Microsoft replaces OpenAI and Anthropic with its own MAI models in Excel and Outlook
The company is routing tens of thousands of weekly prompts through its own MAI models as it looks to reduce AI costs across Copilot products.
Microsoft has started replacing OpenAI and Anthropic models with its own AI systems in products including Excel and Outlook, marking a new step in the company’s push to reduce the cost of running AI across its software business, according to a Bloomberg report.
Tens of thousands of prompts in the spreadsheet and email apps are now being completed each week by Microsoft’s internally built MAI models, according to a person familiar with the work. The apps previously relied more heavily on models from OpenAI and Anthropic.
The shift remains small compared with Microsoft’s overall AI usage, but it shows the company is moving more of its AI workload onto systems it controls. That matters as Copilot expands across Microsoft 365 and drives higher demand for compute and model access.
Microsoft currently benefits from its long running OpenAI partnership, which gives it access to advanced models at favorable economics.

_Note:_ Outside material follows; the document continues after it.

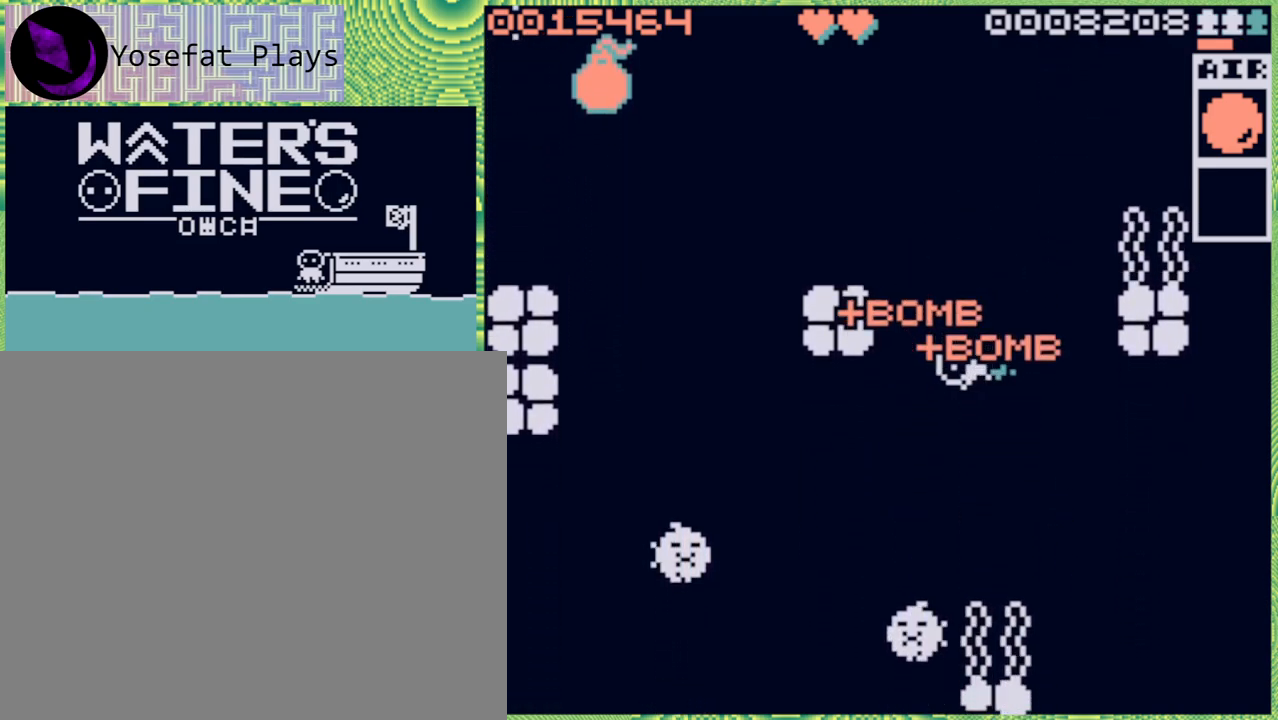
{"buttons": [], "left_stick": "up", "right_stick": "center", "events": [[83, "left_stick", "up"], [117, "B", "down"], [283, "B", "up"], [317, "B", "down"], [450, "B", "up"]]}
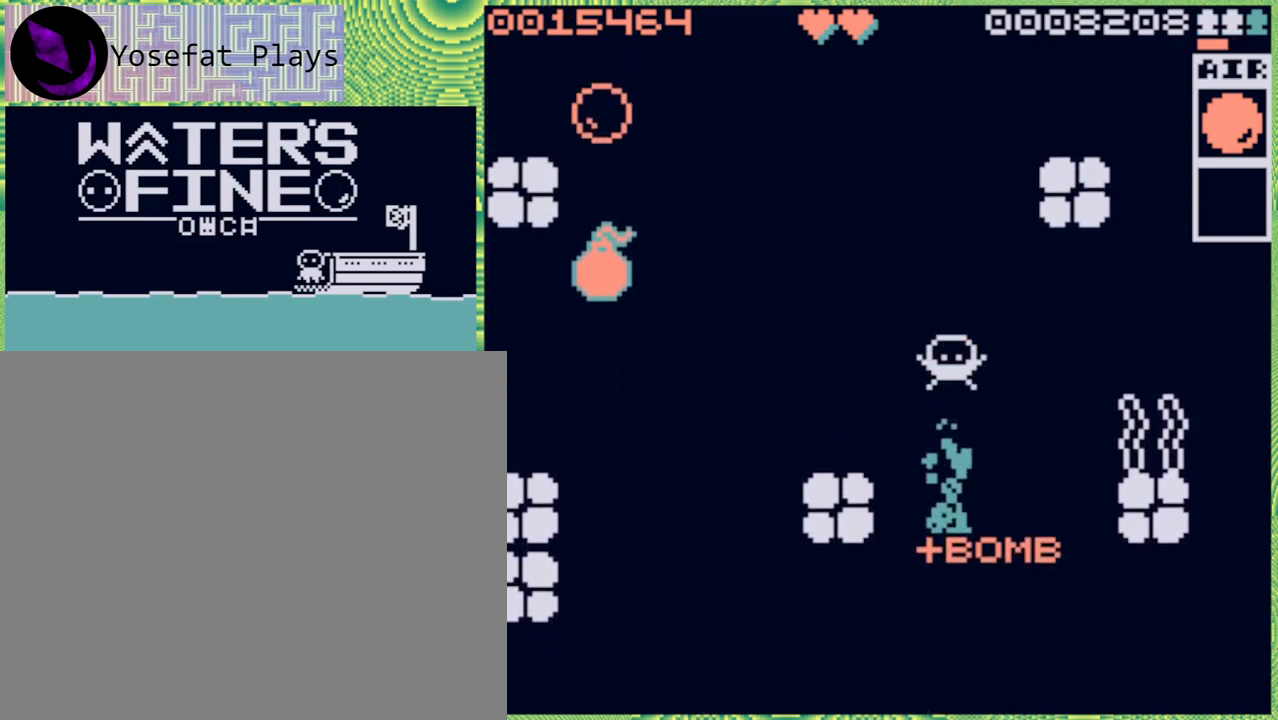
{"buttons": ["B"], "left_stick": "left", "right_stick": "center", "events": [[167, "B", "down"], [250, "B", "up"], [250, "left_stick", "left"], [467, "B", "down"]]}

But the company is preparing for a future where outside AI labs can charge more for their models, especially as enterprise demand grows.
Microsoft AI chief Mustafa Suleyman said in June that the company wanted to reduce spending on Anthropic by using more MAI models. “We pay a lot of money to Anthropic, so our goal is to reduce and ultimately eliminate that cost,” he said at the time.
The company announced seven new AI models at its Build developer conference in June, including one it says can match the coding abilities of Anthropic’s Opus 4.6 at lower cost. Microsoft’s MAI models are also available in GitHub Copilot, while a Microsoft built transcription model is expected to be used in Teams and other products in the coming months.
The move does not mean Microsoft is cutting off OpenAI or Anthropic. Instead, it points to a more mixed model strategy, where Microsoft uses outside systems for high end tasks while shifting cheaper or more routine workloads to its own models.
For Microsoft, the goal is simple: keep Copilot growing without letting model costs dictate the economics of the business.